The California Supreme Court rejected these arguments, and held instead that “the patient’s role in deciding his or her own course of treatment does not disappear in the context of the learned intermediary doctrine” and that “the learned intermediary doctrine does not allow health care professionals to substitute their judgment for that of their patients.”

The Himes decision “clarifies a gap in the law that the pharmaceutical industry has exploited for decades,” said plaintiff’s attorneys Wisner Baum in a statement. Senior partner Bijan Esfandiari, who argued the Himes case, stated: “As a result of the California Supreme Court’s Himes decision, moving forward, pharmaceutical and device manufacturers who fail to warn of risks associated with their products can no longer avoid liability by misusing the learned intermediary doctrine. Today’s decision in Himes is not only a victory for consumers injured by defective pharmaceuticals and medical devices but is a victory for anyone who champions patient autonomy.”

Price Hancock said that family members, attorneys, psychiatrists, and other stakeholders with the authority to make or enforce medical decisions are largely unaware of this new legal precedent. “I think it’s critical that we update not only the psychiatrists, and also that we update the judges, because they are the ones making these choices,” she said.

She also suggested that those using psychiatric advanced directives (PADs), legal documents stating a person’s mental healthcare preferences, should consider revising their PADs to reflect the Himes decision, which she hopes may prompt legal and medical professionals to take them more seriously than has historically been the case.

“We’re Not Going to Forget About Them”

In eternal need of volunteers and funding, the Shield program is the David to the medico-legal system’s Goliath, trying to support the people it can, when it can, through the wins and losses. “They’re counting on people not caring,” Barnes said.

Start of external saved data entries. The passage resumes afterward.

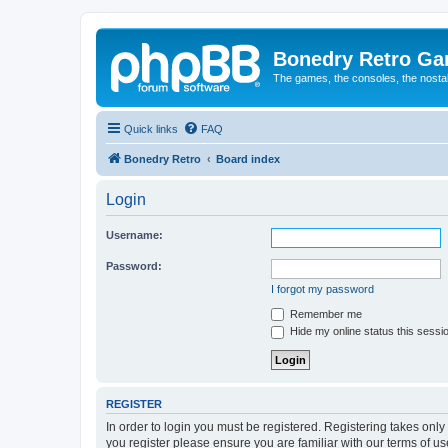
Bonedry Retro G
The games, the consoles, the nostal
Quick links
FAQ
Bonedry Retro
Board index
Login
Username:
Password:
I forgot my password
Remember me
Hide my online status this sessi
REGISTER
In order to login you must be registered. Registering takes onl
you register please ensure you are familiar with our terms of 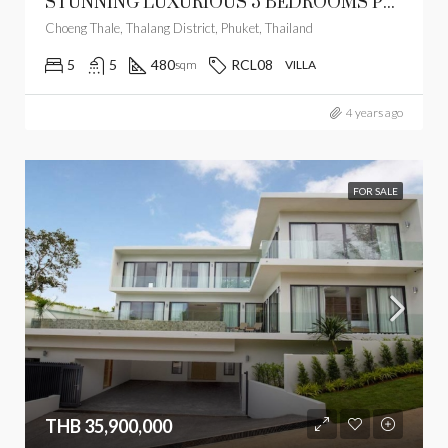
STUNNING LUXURIOUS 5 BEDROOMS POOL VILLA ON 1,600 SQM PLOT
Choeng Thale, Thalang District, Phuket, Thailand
5
5
480
RCL08
sqm
VILLA
4 years ago
FOR SALE
THB 35,900,000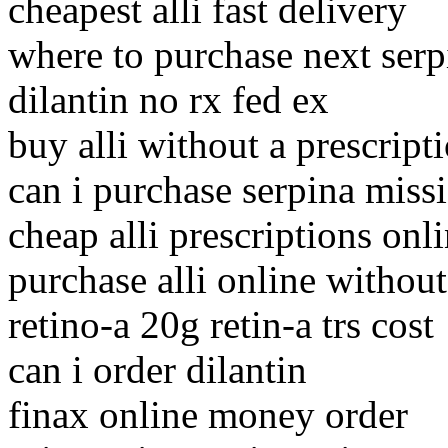
cheapest alli fast delivery
where to purchase next serp
dilantin no rx fed ex
buy alli without a prescript
can i purchase serpina missi
cheap alli prescriptions onl
purchase alli online without
retino-a 20g retin-a trs cost
can i order dilantin
finax online money order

Although little tangible impact has been seen in Russell’s case to date, she noted: “MindFreedom was able to show that we were there in numbers. We’re not going to let David Russell be forgotten about. That’s an important part of the Shield—just reminding people that we’re not going to forget about them.”

Russell shared his reaction to the August 19 review hearing with Mad in America via email: “I’m thankful it didn’t go worse, but it despairs me to know the situation I’m in. Despite my testimony about the attorney, guardian/conservator, and ECT’s damage to me, my ability to file complaints was completely ignored and dismissed. I knew from the beginning that’s how it would go, though.”

He remains “scared shitless” about his future, and wants to “regain control” of his life and not to be “constantly under a threat of extremely high doses of antipsychotics.”

“That’s really the most that I dare hope for,” he wrote.

Russell also continues to hope that his case and others like it can “help make the system better.” He doesn’t deny that sometimes “somebody needs help…for mental health reasons,” adding “I just don’t agree with the way it’s done. It seems to be more of a lock the door and throw away the key type of thing.”

Until providers and the courts abide by the latest medical and legal guidance, Price Hancock said, “We need the MindFreedom Shield to have someone in our corner when we are told that it doesn’t matter what we want, that someone else can make a choice about our bodies that we will have to live with for the rest of our lives.”

“It’s the patient, not the doctor or the judge, that has to live in the individual’s body for the rest of their life.”